Исходный текст:
▬▬▬▬▬▬▬▬▬▬

«Иисус увидел младенцев, которые сосали молоко. Он сказал ученикам своим: Эти младенцы, которые сосут молоко, подобны тем, которые входят в царствие. Они сказали ему: Что же, если мы — младенцы, мы войдем в царствие? Иисус сказал им: Когда вы сделаете двоих одним, и когда вы сделаете внутреннюю сторону как внешнюю сторону, и внешнюю сторону как внутреннюю сторону, и верхнюю сторону как нижнюю сторону, и когда вы сделаете мужчину и женщину одним, чтобы мужчина не был мужчиной и женщина не была женщиной, когда вы сделаете глаза вместо глаза, и руку вместо руки, и ногу вместо ноги, образ вместо образа, — тогда вы войдете в [царствие].» (Евангелие Фомы, 22).
Для сторонника гностического характера евангелия Фомы эта фраза ключевая, по выражению Гейтеркола — имеет «центральное значение» (308). Снятие различия между мужчиной и женщиной при этом оказывается призывом к «асексуальности». Более того: «Фраза о глазах, руках и ногах относятся к воскресению, хотя подразумевается не столько телесное воскресение, сколько новая духовная природа» (320).
Гейтеркол не отрицает, что «сделать из двоих одно» не специфически гностическое выражение. «Два в плоть едину» не гностики же придумали. Он лишь утверждает, что важен контекст — раз упоминаются дети, то речь идёт вовсе не о браке.
Однако, и в Евангелии речь как минимум в одном случае идёт не о браке — когда Иисус говорит о «скопцах ради Царства Небесного». Это гностицизм? Многие понимали именно так — и кастрировали себя, начиная (насколько известно) с Оригена и до русских энтузиастов скопчества, которых ещё и ленинский тоталитаризм успел репрессировать. Самокастрация, видите ли, контрреволюционный акт.
У гностицизма есть свои отличительные черты — и прежде всего, свой специфический словарь. Из этого словаря тут нет ничего. Не говорится о небесной брачной палате, а Гейтеркол ссылается на гностические тексты об этой палате. Сравнение Бога с женихом, а верующего с невестой родилось за много веков до гностицизма, оно в Библии широко употреблялось пророками.
В истории христианства — как и в истории многих религий — пол часто становилась предметом манипуляций, обычно с благими намерениями. В основном, манипуляций со стороны мужчин, но ведь женщины охотно на эти манипуляции отзывались. Таково, прежде всего, монашество, хотя бы в виде обета безбрачия, воздержания от секса, причём обета — что всё меняет — пожизненного. В наше время эта пожизненность «снята», и слава Богу, что никто не будет проклинать монаха, который передумал и женился.

▬▬▬▬▬▬▬▬▬▬

Данные:
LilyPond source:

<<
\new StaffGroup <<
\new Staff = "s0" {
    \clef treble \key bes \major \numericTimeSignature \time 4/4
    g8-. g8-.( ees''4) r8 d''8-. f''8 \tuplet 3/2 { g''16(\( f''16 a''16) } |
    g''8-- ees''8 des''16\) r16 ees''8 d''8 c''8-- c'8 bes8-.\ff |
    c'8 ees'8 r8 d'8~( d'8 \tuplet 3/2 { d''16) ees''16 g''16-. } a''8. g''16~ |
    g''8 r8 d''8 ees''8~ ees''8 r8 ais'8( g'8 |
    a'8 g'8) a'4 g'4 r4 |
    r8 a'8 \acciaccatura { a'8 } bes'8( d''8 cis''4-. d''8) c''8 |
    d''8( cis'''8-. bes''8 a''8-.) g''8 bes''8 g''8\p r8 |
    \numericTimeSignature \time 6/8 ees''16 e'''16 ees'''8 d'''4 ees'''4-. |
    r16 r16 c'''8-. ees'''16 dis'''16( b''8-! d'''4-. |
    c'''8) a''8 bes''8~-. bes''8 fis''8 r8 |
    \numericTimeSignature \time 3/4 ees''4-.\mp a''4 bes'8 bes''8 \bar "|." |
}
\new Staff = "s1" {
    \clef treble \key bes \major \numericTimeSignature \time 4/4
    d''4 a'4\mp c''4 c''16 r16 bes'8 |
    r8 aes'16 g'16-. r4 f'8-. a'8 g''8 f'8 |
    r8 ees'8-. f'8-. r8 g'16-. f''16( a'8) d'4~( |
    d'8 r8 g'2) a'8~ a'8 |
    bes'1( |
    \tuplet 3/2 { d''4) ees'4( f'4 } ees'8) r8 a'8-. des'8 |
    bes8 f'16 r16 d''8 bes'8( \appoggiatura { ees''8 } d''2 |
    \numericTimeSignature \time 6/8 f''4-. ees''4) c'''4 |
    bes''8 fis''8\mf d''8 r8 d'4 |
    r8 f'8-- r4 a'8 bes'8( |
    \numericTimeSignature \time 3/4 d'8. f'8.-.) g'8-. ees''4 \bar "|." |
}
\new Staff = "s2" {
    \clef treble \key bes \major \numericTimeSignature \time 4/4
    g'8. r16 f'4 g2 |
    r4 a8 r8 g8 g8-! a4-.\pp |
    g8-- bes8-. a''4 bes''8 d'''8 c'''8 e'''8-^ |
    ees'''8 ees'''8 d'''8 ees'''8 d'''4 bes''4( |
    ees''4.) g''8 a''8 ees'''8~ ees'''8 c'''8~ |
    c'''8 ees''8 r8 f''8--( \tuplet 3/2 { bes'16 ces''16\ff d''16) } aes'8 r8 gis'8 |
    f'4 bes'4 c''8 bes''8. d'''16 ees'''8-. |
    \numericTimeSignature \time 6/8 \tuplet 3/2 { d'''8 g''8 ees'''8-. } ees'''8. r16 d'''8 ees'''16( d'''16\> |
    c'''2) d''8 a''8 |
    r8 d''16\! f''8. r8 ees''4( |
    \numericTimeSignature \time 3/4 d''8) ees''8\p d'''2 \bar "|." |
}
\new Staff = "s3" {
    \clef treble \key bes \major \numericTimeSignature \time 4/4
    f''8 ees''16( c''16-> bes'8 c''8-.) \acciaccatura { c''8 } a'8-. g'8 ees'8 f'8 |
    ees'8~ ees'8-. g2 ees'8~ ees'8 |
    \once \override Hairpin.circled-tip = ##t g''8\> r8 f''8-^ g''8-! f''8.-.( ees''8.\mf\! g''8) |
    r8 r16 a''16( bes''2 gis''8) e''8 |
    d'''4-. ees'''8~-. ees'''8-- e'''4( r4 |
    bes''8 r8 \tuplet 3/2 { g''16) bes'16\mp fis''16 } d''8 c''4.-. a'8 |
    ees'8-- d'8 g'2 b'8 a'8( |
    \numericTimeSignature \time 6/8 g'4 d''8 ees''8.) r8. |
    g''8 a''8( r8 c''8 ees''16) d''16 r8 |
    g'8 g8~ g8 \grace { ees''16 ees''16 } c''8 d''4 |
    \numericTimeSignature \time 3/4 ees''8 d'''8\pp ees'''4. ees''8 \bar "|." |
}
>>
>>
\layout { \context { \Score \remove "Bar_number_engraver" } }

▬▬▬▬▬▬▬▬▬▬

Задания:
A. Проверьте по тексту о Евангелии Фомы три утверждения: (i) по мнению Гейтеркола, раз упоминаются дети, речь идёт о браке; (ii) сравнение Бога с женихом возникло за много веков до гностицизма; (iii) в разбираемой фразе есть слова из специфического словаря гностицизма. Для каждого ответьте «да» или «нет» и приведите решающие слова текста точной цитатой.
B. Перепишите из текста о Евангелии Фомы отрывок от слов «В истории христианства» до слов «передумал и женился.» включительно.

Ответы по порядку:
A.
(i) Нет: «раз упоминаются дети, то речь идёт вовсе не о браке».
(ii) Да: «Сравнение Бога с женихом, а верующего с невестой родилось за много веков до гностицизма».
(iii) Нет: «Из этого словаря тут нет ничего».

B.
В истории христианства — как и в истории многих религий — пол часто становилась предметом манипуляций, обычно с благими намерениями. В основном, манипуляций со стороны мужчин, но ведь женщины охотно на эти манипуляции отзывались. Таково, прежде всего, монашество, хотя бы в виде обета безбрачия, воздержания от секса, причём обета — что всё меняет — пожизненного. В наше время эта пожизненность «снята», и слава Богу, что никто не будет проклинать монаха, который передумал и женился.